To better understand SASE, you could look at the Ultimate Guide to SASE and Best SASE Tools. For more information on SD-WAN and recommended providers, see the 10 Best SD-WAN Vendors & Solutions in 2021. Below, we have summarized the best tools explained in those two guides.
Here is our list of the best alternatives to FortiClient:
- VMWare SASE SD-WAN This product line offers you both a SASE and an SD-WAN option. VMWare can virtualize servers, and it extends that expertise into creating an internet-supported software-defined WAN. VPNs protect the connections between endpoints. However, those VPNs require an agent installed on each endpoint to manage the connections. While the SD-WAN provides solid security between enrolled endpoints on the virtual network, it doesn’t involve a firewall for external traffic security. The SASE package includes that extra element.
- Perimeter81 SASE This cloud service provides a secure virtual network to a distributed workforce with an added firewall to protect external traffic. The Perimeter81 stable also includes Zero Trust solutions for network and application access. You could also look at its SD-WAN solution and its VPN-centered alternative service.

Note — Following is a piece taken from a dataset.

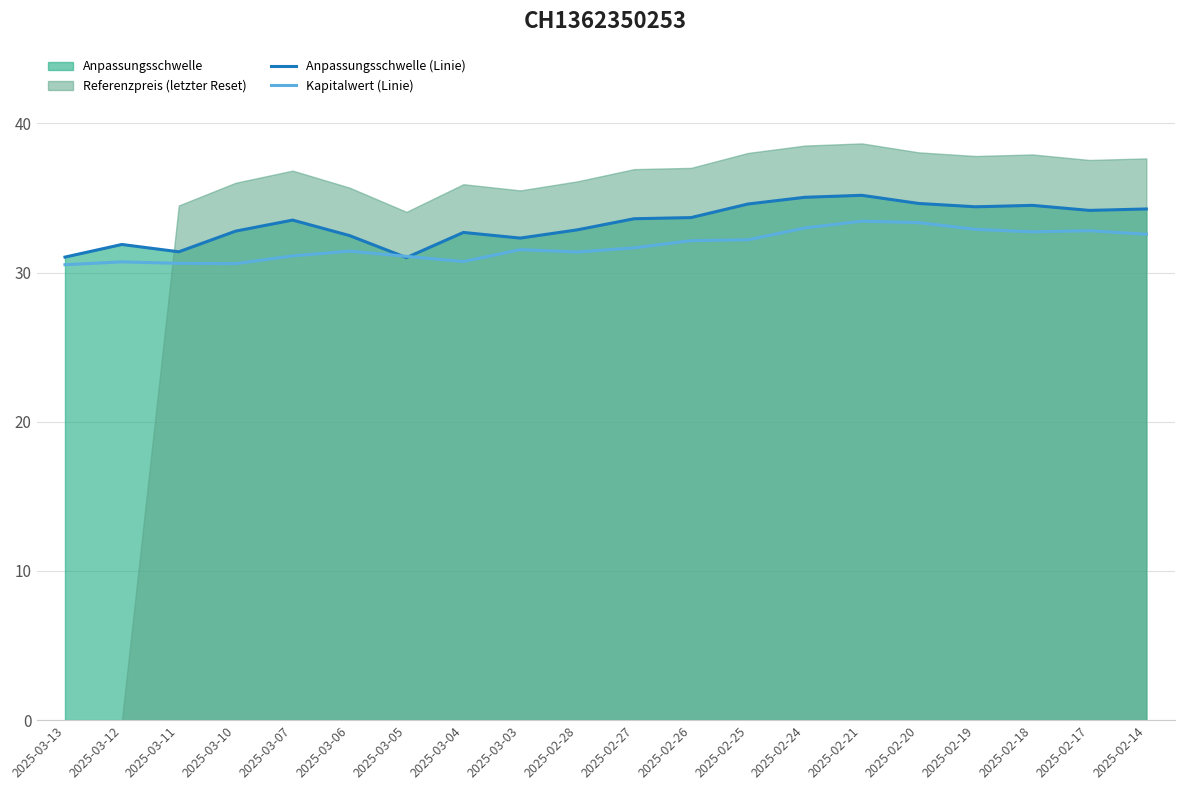

What is the difference between the maximum and minimum values in the Kapitalwert (Linie) series?

2.9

- Zscaler SASE With this cloud platform, you can operate an entirely virtual business, connecting individual remote endpoints to present what seems to be a corporate headquarters. It is also possible to include mobile devices in the system. In addition, the network created by this package is fully secure. Alternatively, if you have an office and a LAN, you can extend that out to remote workers in a similar way to the operations of the Fortinet fabric.

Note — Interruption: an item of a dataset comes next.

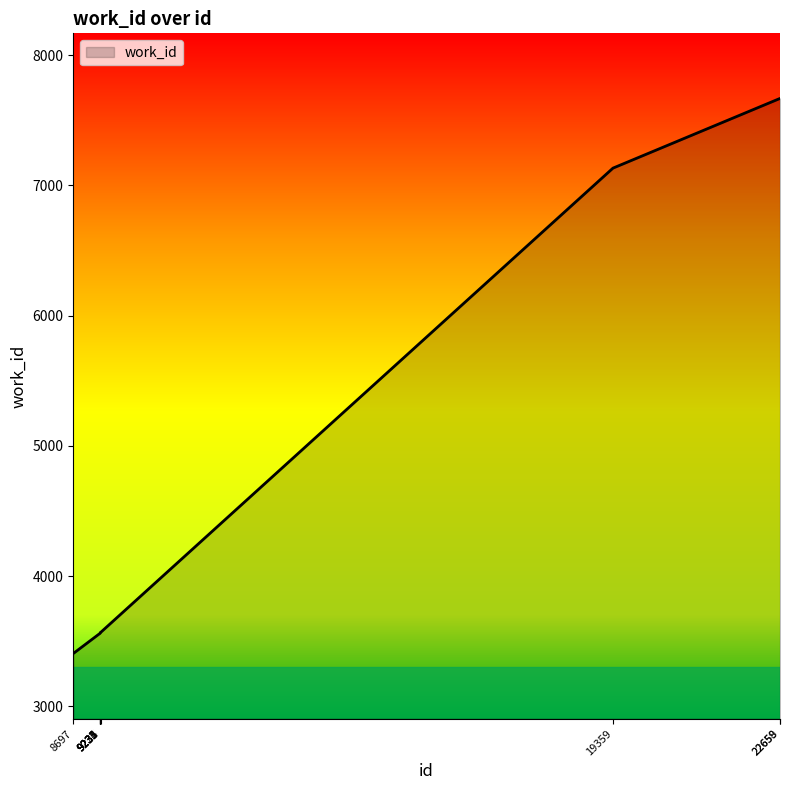

What is the difference between the maximum and minimum values?

4262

- Citrix SD-WAN This system operates in a very similar way to the Fortinet SD-WAN. This package’s equivalent to FortiClient is called the Citrix Workplace App. This is a control center for the remote worker, enabling connection to the work network to be turned on or off, ideal for user-owned devices. This package also includes a traffic management system to improve the performance of the internet connections that link endpoints together.
- Aruba EdgeConnect This SD-WAN system includes traffic monitoring and connection optimization features, so your IT Operations team gets system monitoring tools built into this package, which is a cost saver. The service requires agents on each endpoint, and the gateway to watch over the networks you link together will also need the Aruba software installed on it. You run the controller for the entire system on your premises either as a virtual appliance or built into a physical device.